Effect of constraints on A) nutrients availability (type 1), B) nutrients availability and extracellular fluxes (type 1+2), C) intracellular fluxes based on transcriptomics data (type 3) and all together (type 1+2+3) in segregating the five investigated cell lines. A two-dimensional map of the FFDs of the five cell lines in each setting is shown. For reversible reactions, that net flux is considered. For computational reasons, only 10000 steady-state solutions sampled within the feasible region of each model were plotted. E) Correlation between the experimental and in silico growth yield on glucose is reported for each of the four settings in panels A, B, C and D. The Spearman correlation coefficient and p-value are reported on top of each plot.
Fig 4.
Variation concordance analysis.
A) RPSvsFFD (x-axis) and the RPSvsRAS (y-axis) scores of the 81 metabolic reactions for which quantification of all substrate abundances was available. The points are coloured as a function the RASvsFFD scores. We reported the names of the reactions having at least one of the scores greater than 0.2 (i.e. fair concordance). B) Heatmap showing the RPSvsRAS and the RPSvsFFD concordance scores, for reactions having a level of concordance between RPS and FFD greater than 0.2. C) Q − Q plot between the empirical probability of agreement between two independent datasets and INTEGRATE Cohen’s kappa distribution related to the comparison between RPS and FFD.
Fig 5.
A) Normalized average RPS and median FFD for reactions in Fig 4B. B) Left: same as Fig 3A (constraints 1+2+3) but with dots coloring representing the flux of cytosolic ACONT. Right: distribution of cytosolic ACONT flux values within the five cell lines. Histogram colors represent cell lines labels. C) Same as B for RPI reaction.
Fig 6.
Variation concordance analysis for Recon3D.
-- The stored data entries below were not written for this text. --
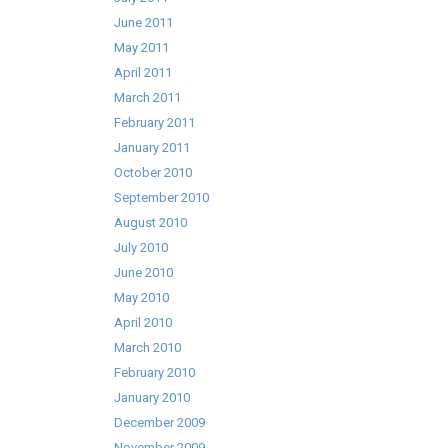
June 2011
May 2011
April 2011
March 2011
February 2011
January 2011
October 2010
September 2010
August 2010
July 2010
June 2010
May 2010
April 2010
March 2010
February 2010
January 2010
December 2009
November 2009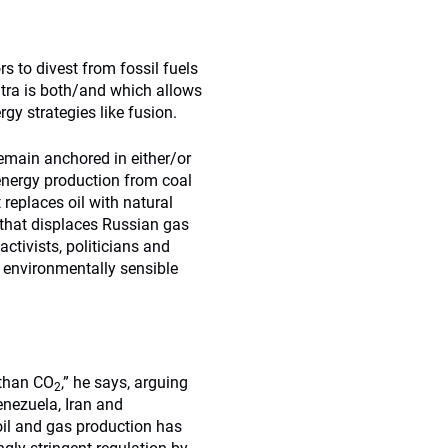
rs to divest from fossil fuels
ntra is both/and which allows
rgy strategies like fusion.
remain anchored in either/or
energy production from coal
 replaces oil with natural
t that displaces Russian gas
activists, politicians and
e, environmentally sensible
 than CO
,” he says, arguing
2
Venezuela, Iran and
oil and gas production has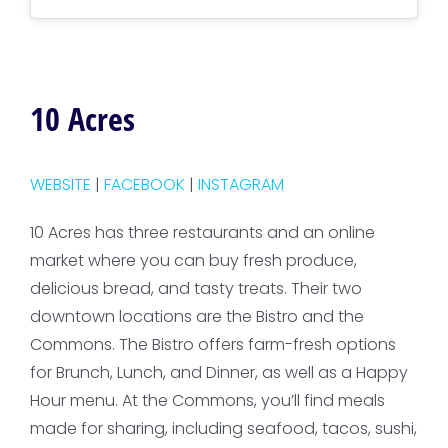
10 Acres
WEBSITE
|
FACEBOOK
|
INSTAGRAM
10 Acres has three restaurants and an online
market where you can buy fresh produce,
delicious bread, and tasty treats. Their two
downtown locations are the Bistro and the
Commons. The Bistro offers farm-fresh options
for Brunch, Lunch, and Dinner, as well as a Happy
Hour menu. At the Commons, you’ll find meals
made for sharing, including seafood, tacos, sushi,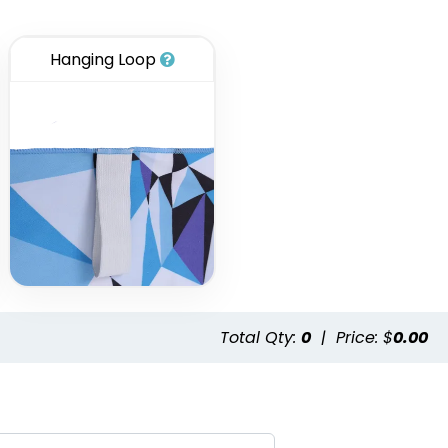
Hanging Loop
Total Qty:
0
|
Price: $
0.00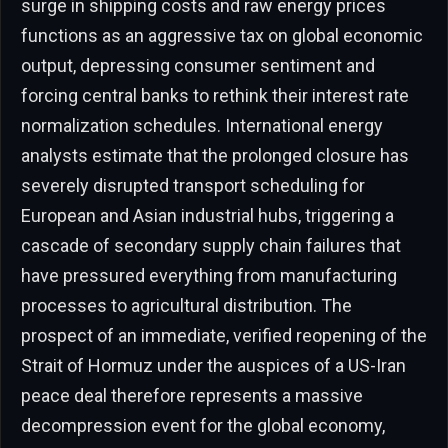
surge in shipping costs and raw energy prices
functions as an aggressive tax on global economic
output, depressing consumer sentiment and
forcing central banks to rethink their interest rate
normalization schedules. International energy
analysts estimate that the prolonged closure has
severely disrupted transport scheduling for
European and Asian industrial hubs, triggering a
cascade of secondary supply chain failures that
have pressured everything from manufacturing
processes to agricultural distribution. The
prospect of an immediate, verified reopening of the
Strait of Hormuz under the auspices of a US-Iran
peace deal therefore represents a massive
decompression event for the global economy,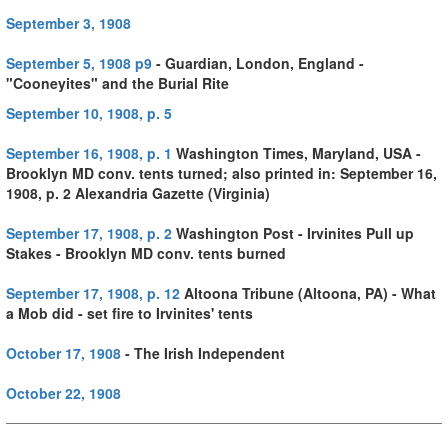
September 3, 1908
September 5, 1908 p9
- Guardian, London, England -
"Cooneyites" and the Burial Rite
September 10, 1908, p. 5
September 16, 1908, p. 1
Washington Times, Maryland, USA -
Brooklyn MD conv. tents turned; also printed in:
September 16,
1908, p. 2 Alexandria Gazette (Virginia)
September 17, 1908, p. 2
Washington Post - Irvinites Pull up
Stakes - Brooklyn MD conv. tents burned
September 17, 1908, p. 12
Altoona Tribune (Altoona, PA) - What
a Mob did - set fire to Irvinites' tents
October 17, 1908
- The Irish Independent
October 22, 1908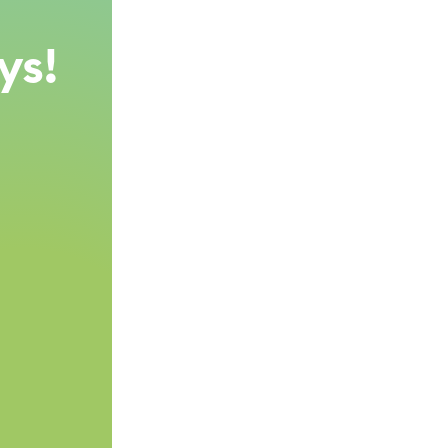
,
ys!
A) RPSvsFFD (x-axis) and the RPSvsRAS (y-axis) scores of the metabolic reactions for which quantification of all substrate abundances was available. We reported the names of the reactions having at least one of the scores greater than 0.2 (i.e. fair concordance). B) Heatmap showing the RPSvsRAS and the RPSvsFFD concordance scores, for reactions having a level of concordance between RPS and FFD greater than 0.2. C) Q − Q plot between the empirical probability of agreement between two independent datasets and INTEGRATE Cohen’s kappa distribution related to the comparison between RPS and FFD.